The Court's confusion on this first point appeared to have resulted from the fact that the NEB had issued an export licence for LNG produced by PNW LNG. The Court did not understand that export licences are not based on federal jurisdiction over works and undertakings, but rather Parliament's jurisdiction over trade and commerce. The Court suggested that the purpose of PRGT was to transport gas for export to international markets. The fact that the gas transported on PRGT was converted into LNG by PNW LNG prior to export did not apparently create sufficient separation from PRGT in the Court's mind to justify the NEB's point-to-point characterization.
Secondly, the Court was not persuaded by the NEB's reasoning that PRGT’s sister company (NGTL) and its parent company (TCPL), which are both federally regulated, were in a different business than PRGT because they were multi-shipper pipelines operating with different rate designs and under different business models.
Third, and finally, the Court held that the separate management of PRGT from NGTL and TCPL was not persuasive in coming to the conclusion that PRGT did not come within TCPL's common management and control for constitutional purposes.
After having subjected the NEB's decision to these three criticisms, the Court was careful to point out that it was not expressing a view on the underlying constitutional question of whether PRGT was subject to federal regulation. As such, this is primarily a procedural decision.

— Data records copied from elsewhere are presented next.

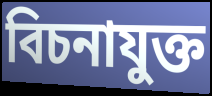
বিচনাযুক্ত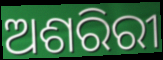
ଅଶରିରୀ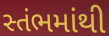
સ્તંભમાંથી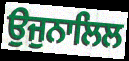
ਉਜੁਨਾਲਿਲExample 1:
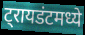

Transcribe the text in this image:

ट्रायडंटमध्ये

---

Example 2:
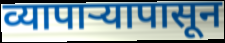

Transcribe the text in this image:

व्यापाऱ्यापासून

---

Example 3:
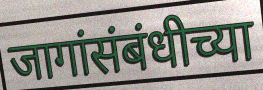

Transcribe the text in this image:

जागांसंबंधीच्या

The implications of the Court's decision creates potential uncertainty for Canada's LNG industry. No LNG project is currently proposed to be directly supplied by a federally regulated pipeline. It could take the NEB months to conduct a hearing and make the redetermination required by the Court. If the NEB were to find federal jurisdiction, that could mean starting over with a federal approval process that would take years to get through, assuming no significant changes are made to the existing federal environmental assessment and NEB approval processes that are being reviewed by the federal government, which we discuss in our recent articles A CEAA change, Highlights from the National Energy Board modernization report, and Update on Canada's environmental and regulatory review process. However, there is precedent from when the NGTL Alberta system transferred from provincial jurisdiction to federal jurisdiction. In that case, the NEB relied upon the permits granted by the provincial regulator for approved but not yet constructed facilities in order to provide for a proper transfer of jurisdiction.

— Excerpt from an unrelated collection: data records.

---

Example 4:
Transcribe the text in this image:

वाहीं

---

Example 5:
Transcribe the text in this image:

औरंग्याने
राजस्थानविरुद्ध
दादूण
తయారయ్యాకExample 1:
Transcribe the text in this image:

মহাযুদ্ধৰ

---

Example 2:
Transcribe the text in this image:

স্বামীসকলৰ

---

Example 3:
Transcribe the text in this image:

If the NEB were, on the other hand, to continue to find in favour of provincial jurisdiction, the issue may end up back before the Federal Court of Appeal and possibly before the Supreme Court of Canada. This could take as long, or longer, than getting through a new federal approvals process if a proponent were to accede to federal jurisdiction.
Regardless of how the NEB determines the ultimate constitutional question directed to it by the Court, uncertainty may persist for pipelines with provincial approvals for a number of years, creating yet another obstacle to the establishment of an LNG industry in Canada.